I'm a huge fan of the national shipbuilding procurement strategy and I've written on it. Right now, we have seven bidders who have a very strong probability of providing a ship that meets probably 95% of what Ken Hansen has just outlined. These are mature shipbuilding countries with mature navies who don't build crap. We wouldn't let them bid anyway if they did.
I must applaud the current Minister of Public Services and Procurement, who didn't get cornered on the issue of how much money is she going to spend. We all know they budgeted $26 billion 10 years ago. We all know that every day inflation is stripping $1 million out of that project. She has correctly said, “we are going to wait until this project completes project definition”. That's approximately two years from now before we commit to a bill. That is critically important because three arrows will meet in about two years. Do you want 15 ships? Do you want 10 ships that are absolutely super-capable? Do you want 10 ships that have exceedingly high Canadian content?

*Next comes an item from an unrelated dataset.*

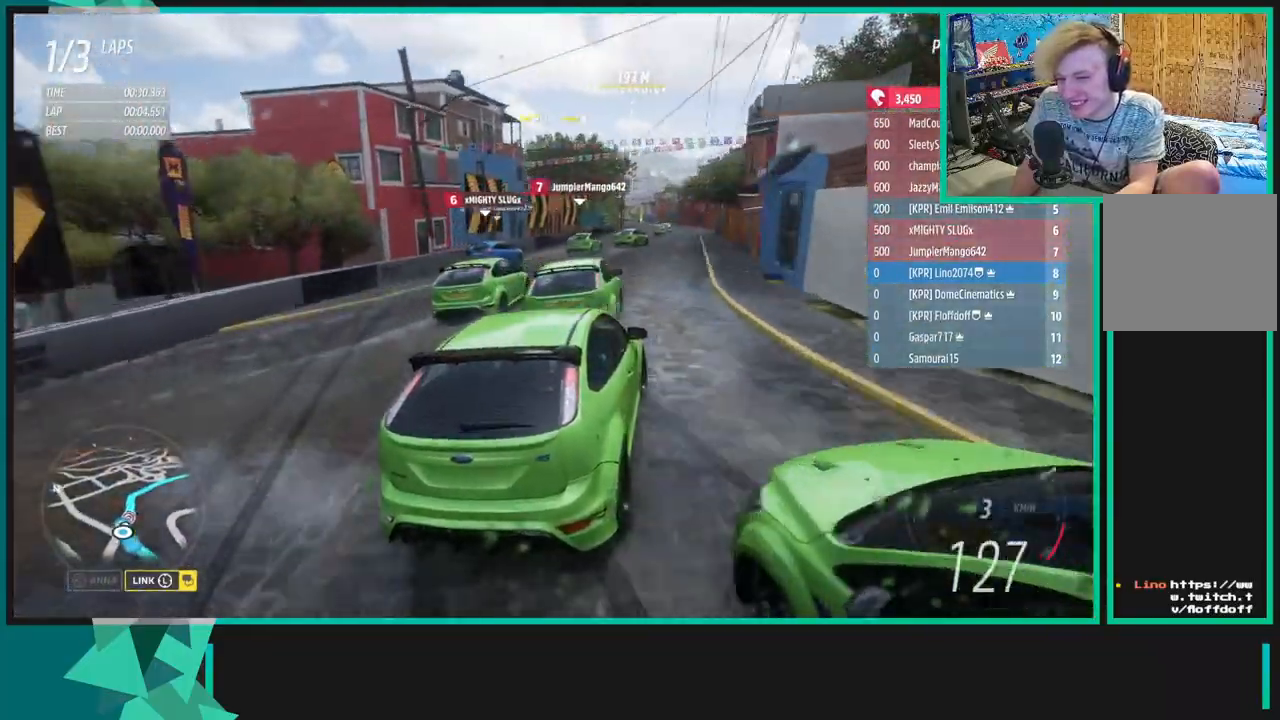
{"buttons": ["R2"], "left_stick": "right", "right_stick": "center", "events": [[33, "left_stick", "down-left"], [333, "left_stick", "center"], [383, "left_stick", "right"]]}
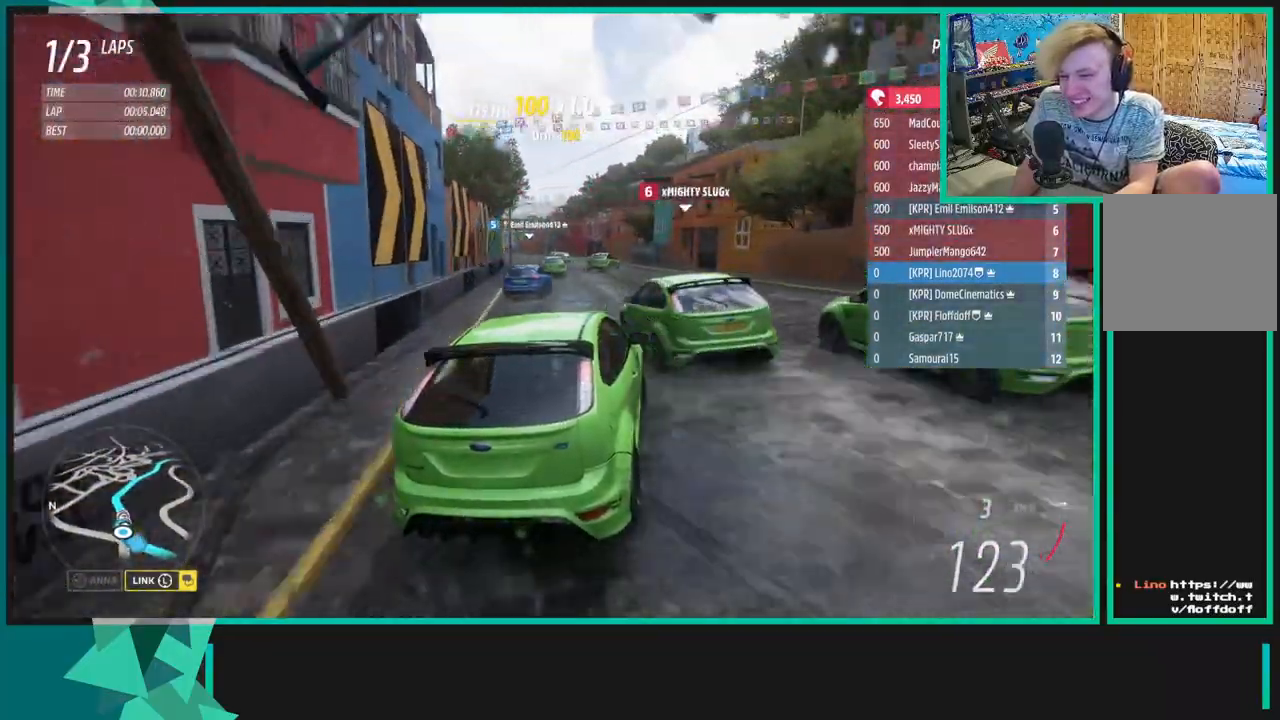
{"buttons": ["R2"], "left_stick": "right", "right_stick": "center", "events": []}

Don't forget, we said we want military off-the-shelf designs. Very few people build anything with significantly high Canadian content, even though there are at least four firms with superb capabilities, that are selling literally hundreds of them overseas. The issue is what is it going to cost to change your French, Germany, British, Italian, or Spanish design to insert exceedingly high-grade Canadian content into it.
You will have competing ideas. In two years, there will be a huge debate. How much are you willing to spend and do you want more ships, more high-capability ships, or ships with the optimum benefit for Canadian high-tech industry?